Sie hielten die Telefone vor sich und betrachteten den Raum, der ein ganz neues Aussehen bekam, mithilfe der winzigen Kameras. Schließlich bemerkten sie den kleinen Mann im Schatten, der sie anlächelte.
Das verwachsene Wesen saß in der Ecke auf einem Hocker. In der Realität stand dort nur der leere Hocker, doch auf den Bildschirmen hatte der kleine Mann die Beine übereinandergeschlagen. Ein verstümmelter Fuß hing lahm herab. Mit beiden Händen hielt er ein Werkzeug, das ein Hammer sein mochte, auf dem Schoß fest.
Seine Stimme drang aus den Lautsprechern der Handys. »Seid gegrüßt. Was führt euch hierher?«
»Das darf nicht wahr sein«, stöhnte Vanhi.
Das Wesen sprach lebhaft, aber mit der Stimme eines Greises, wie man es in alten Zeichentrickfilmen am Sonntagmorgen beobachten konnte. Wie der Cryptkeeper oder der Dungeonmaster. Er war eine wunderschön dargestellte Spielfigur, realistisch, aber auch ein wenig comichaft, und vollkommen
entspannt im Kreis der sehr realen Vindicators. Da seine Stimme gleichzeitig aus allen Handys kam, entstand der Eindruck, der Sprecher befände sich tatsächlich in dem Raum.

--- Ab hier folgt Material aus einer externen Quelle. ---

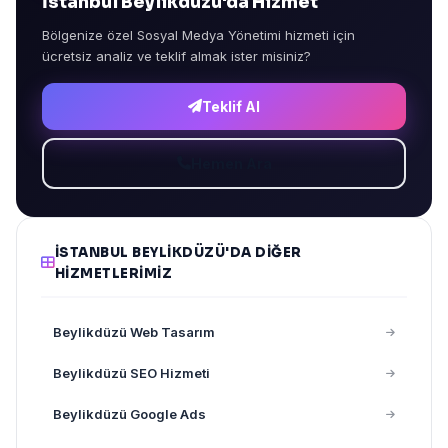
İstanbul Beylikdüzü'da Hizmet
Bölgenize özel Sosyal Medya Yönetimi hizmeti için
ücretsiz analiz ve teklif almak ister misiniz?
Teklif Al
Hemen Ara
İSTANBUL BEYLIKDÜZÜ'DA DIĞER
HIZMETLERIMIZ
Beylikdüzü Web Tasarım
Beylikdüzü SEO Hizmeti
Beylikdüzü Google Ads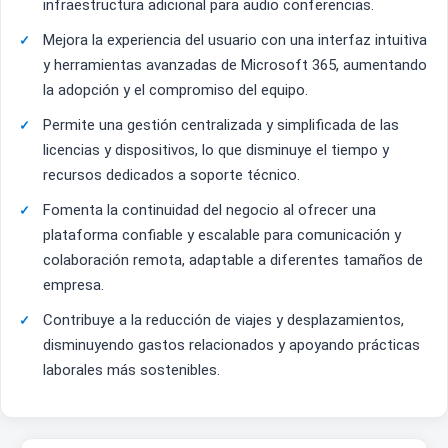
infraestructura adicional para audio conferencias.
Mejora la experiencia del usuario con una interfaz intuitiva
y herramientas avanzadas de Microsoft 365, aumentando
la adopción y el compromiso del equipo.
Permite una gestión centralizada y simplificada de las
licencias y dispositivos, lo que disminuye el tiempo y
recursos dedicados a soporte técnico.
Fomenta la continuidad del negocio al ofrecer una
plataforma confiable y escalable para comunicación y
colaboración remota, adaptable a diferentes tamaños de
empresa.
Contribuye a la reducción de viajes y desplazamientos,
disminuyendo gastos relacionados y apoyando prácticas
laborales más sostenibles.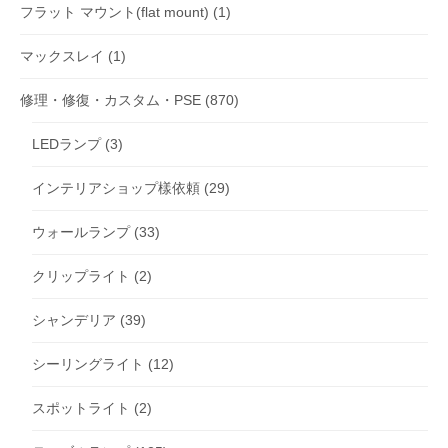
フラット マウント(flat mount)
(1)
マックスレイ
(1)
修理・修復・カスタム・PSE
(870)
LEDランプ
(3)
インテリアショップ樣依頼
(29)
ウォールランプ
(33)
クリップライト
(2)
シャンデリア
(39)
シーリングライト
(12)
スポットライト
(2)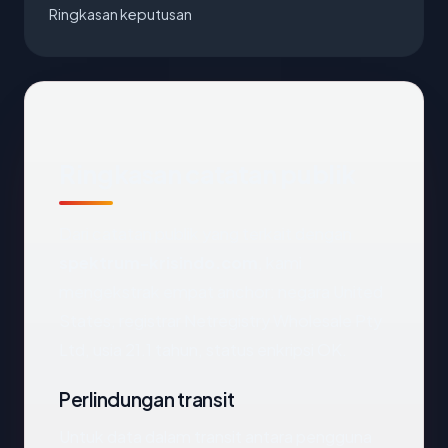
Ringkasan keputusan
Ringkasan catatan publik
Dari catatan publik yang terkait dengan
spektrum-krisindo.com
, kami
mengekstrak empat anchor: negara United
States, registrar Netregistry Wholesale Pty
Ltd, usia 21.1 tahun, status enkripsi OK.
Perlindungan transit
Untuk data dalam transit antara pengguna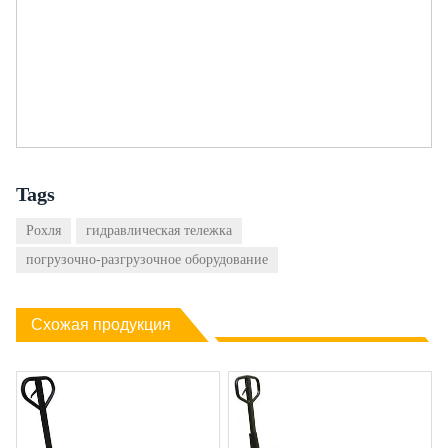
Tags
Рохля
гидравлическая тележка
погрузочно-разгрузочное оборудование
Схожая продукция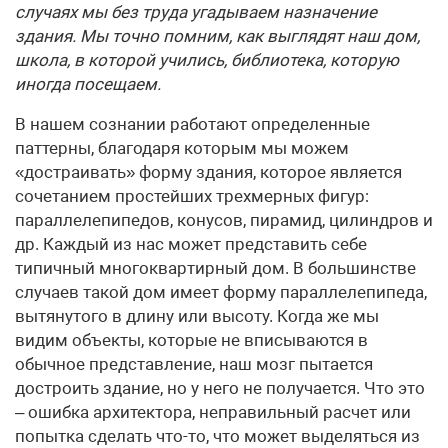
случаях мы без труда угадываем назначение
здания. Мы точно помним, как выглядят наш дом,
школа, в которой учились, библиотека, которую
иногда посещаем.
В нашем сознании работают определенные
паттерны, благодаря которым мы можем
«достраивать» форму здания, которое является
сочетанием простейших трехмерных фигур:
параллелепипедов, конусов, пирамид, цилиндров и
др. Каждый из нас может представить себе
типичный многоквартирный дом. В большинстве
случаев такой дом имеет форму параллелепипеда,
вытянутого в длину или высоту. Когда же мы
видим объекты, которые не вписываются в
обычное представление, наш мозг пытается
достроить здание, но у него не получается. Что это
– ошибка архитектора, неправильный расчет или
попытка сделать что-то, что может выделяться из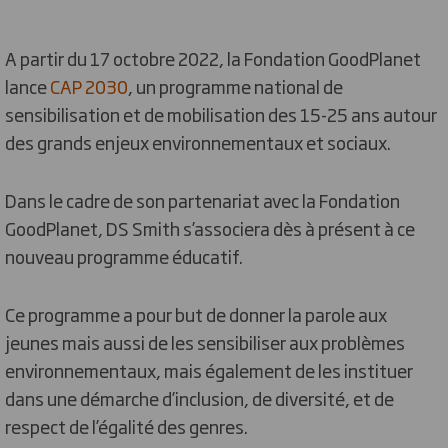
A partir du 17 octobre 2022, la Fondation GoodPlanet
lance
CAP 2030
, un programme national de
sensibilisation et de mobilisation des 15-25 ans autour
des grands enjeux environnementaux et sociaux.
Dans le cadre de son partenariat avec la Fondation
GoodPlanet, DS Smith s’associera dès à présent à ce
nouveau programme éducatif.
Ce programme a pour but de donner la parole aux
jeunes mais aussi de les sensibiliser aux problèmes
environnementaux, mais également de les instituer
dans une démarche d’inclusion, de diversité, et de
respect de l’égalité des genres.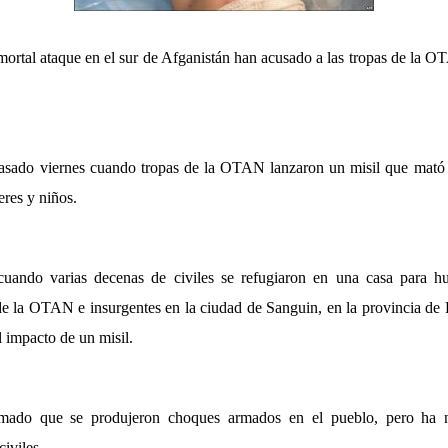
mortal ataque en el sur de Afganistán han acusado a las tropas de la 
pasado viernes cuando tropas de la OTAN lanzaron un misil que mató 
eres y niños.
 cuando varias decenas de civiles se refugiaron en una casa para hu
 de la OTAN e insurgentes en la ciudad de Sanguin, en la provincia de 
l impacto de un misil.
ado que se produjeron choques armados en el pueblo, pero ha n
civiles.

»Das ist irre«, sagte Alex.
»Rede mit ihm.« Kenny schob Peter nach vorne. »Du bist hier der coole Typ.«
»Du bist der Bibelexperte.«
»Ich glaube nicht, dass der Typ aus der Bibel kommt.«
»Ich bin Hephaistos«, erklärte der kleine Mann und ignorierte die Tatsache, dass sie unhöflich über ihn sprachen, als sei er überhaupt nicht da.
»Ich bin Kenny.«
»Gut gemacht«, flüsterte Peter.
»Hephaistos, was tust du hier?«, fragte Vanhi laut, als redete sie mit einem Kind.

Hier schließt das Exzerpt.